Raids from the United States upon border points were made in 1866 by groups known as Fenians, whose professed objective was political independence for Ireland.  The Carleton Place and Almonte volunteer companies were dispatched to Brockville in June.  Captain of the Almonte company was James D. Gemmill.  Total of all ranks serving from Carleton Place numbered fifty-seven.  Under local officers Captain James C. Poole, Lieut. John Brown and Ensign J. Jones Bell, they included such Carleton Place and township family names as Burke, Coleman, Cram, Dack, Docherty, Duff, Enright, Ferguson, Fleming, Hamilton, Kilpatrick, Leslie, Lavallee, Moffatt, Moore, Morphy, and McArthur, McCaffrey, McCallum, McEwen, McFadden, McNab, McNeely and McPherson, Neelin, Patterson, Pattie, Rattray, Sinclair, Stewart, Sumner, Williams, Willis and Wilson.

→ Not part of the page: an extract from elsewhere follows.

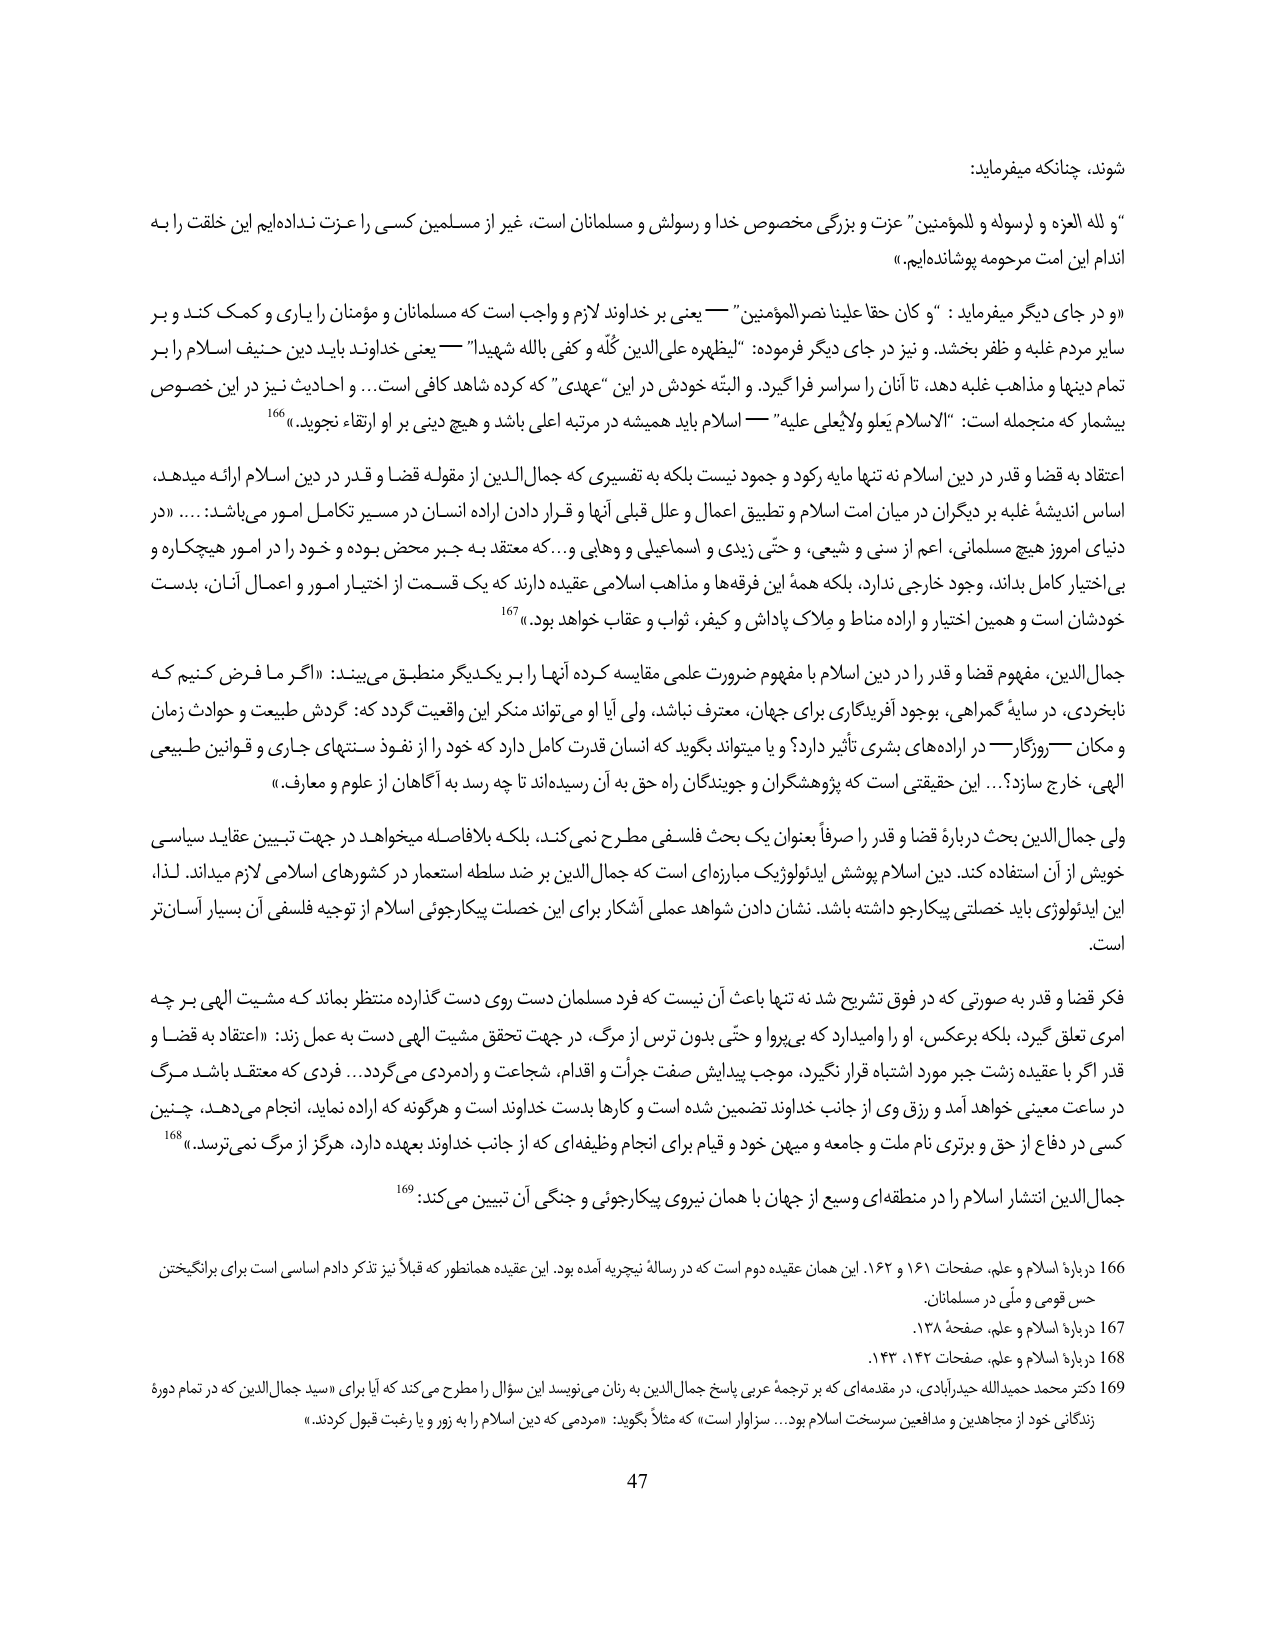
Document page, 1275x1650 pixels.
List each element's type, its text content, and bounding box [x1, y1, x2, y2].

Volunteers from these and other Lanark County areas served also in the Fenian Raids of 1870.  Drill halls built in 1866 at county centres including Perth, Carleton Place and Almonte were used for many years.  The Carleton Place drill shed was at the market square between Beckwith and Judson Streets, at the present site of the skating rink.  Almonte’s military quarters were combined with the North Lanark Agricultural Society’s main exhibition building then being erected.

 

Confederation

1867 – Canadian confederation was hailed in Carleton Place by a day of celebration which extended from a sunrise cannon salute to an evening of torchlight processions and fireworks.  There were speeches by the clergy,  a military parade with rifles firing, a costume carnival and sports events featuring novelty races.

A new sawmill was built by the Gillies & McLaren firm to employ up to a hundred men.  At Arklan Island a smaller sawmill was built by William Bredin.  Erection of a large frame building on Mill Street for use as a woollen cloth factory was begun by Allan McDonald.  The Allan McDonald foundry was reopened by John Grant and operated for four years, producing stoves, ploughs, ploughpoints and other castings.  A local house construction boom was under way.  Daniel Galbraith (1813-1879) of Ramsay township was elected to the Ontario Legislature of North Lanark.  He represented this constituency in the House of Commons from the following election until his death in 1879.

Another Railway

1868 – Building of the Canada Central Railway between Ottawa and Carleton Place was begun and was completed two years later.  In ceremonies marking the start of construction, held at the Carleton Place end of the line and attended by Richard W. Scott, Q.C., M.P.P., of Ottawa, the sod turning ritual was performed by the Rev. J. H. Preston of St. James Church, Carleton Place.

Caldwell Sawmill

1869 – This towns second large sawmill business was started by Boyd Caldwell (1818-1888) and managed by his son William Caldwell.  It operated for twenty-two years on the site of the present Riverside Park.

An enlarged stone grist mill building was erected by William Bredin on Mill Street, together with buildings occupied in the following year by Joseph Cram as a planing mill and by John F. Cram as a tannery.  A stone church building for the Zion Presbyterian congregation was built at the church’s present Albert and Beckwith Street location.

The Mississippi Navigation Company was incorporated to build locks at Innisville and Ferguson’s Falls and open navigation from Lanark and Playfairville to Carleton Place.  Its directors were James H. Dixon of Peterborough, Abraham Code, M.P.P. (then owning mills at Ferguson’s Falls) and Robert Bell, John Craigie and Robert Crampton of Carleton Place.  The company’s brief existence ended with the building of a steamboat, The Enterprise.  Bought by the Gillies & McLaren firm , The Enterprise plied the Mississippi Lakes for about twenty-five years in the service of the lumber industry and provided transportation for many of the town’s public events of bygone summer days.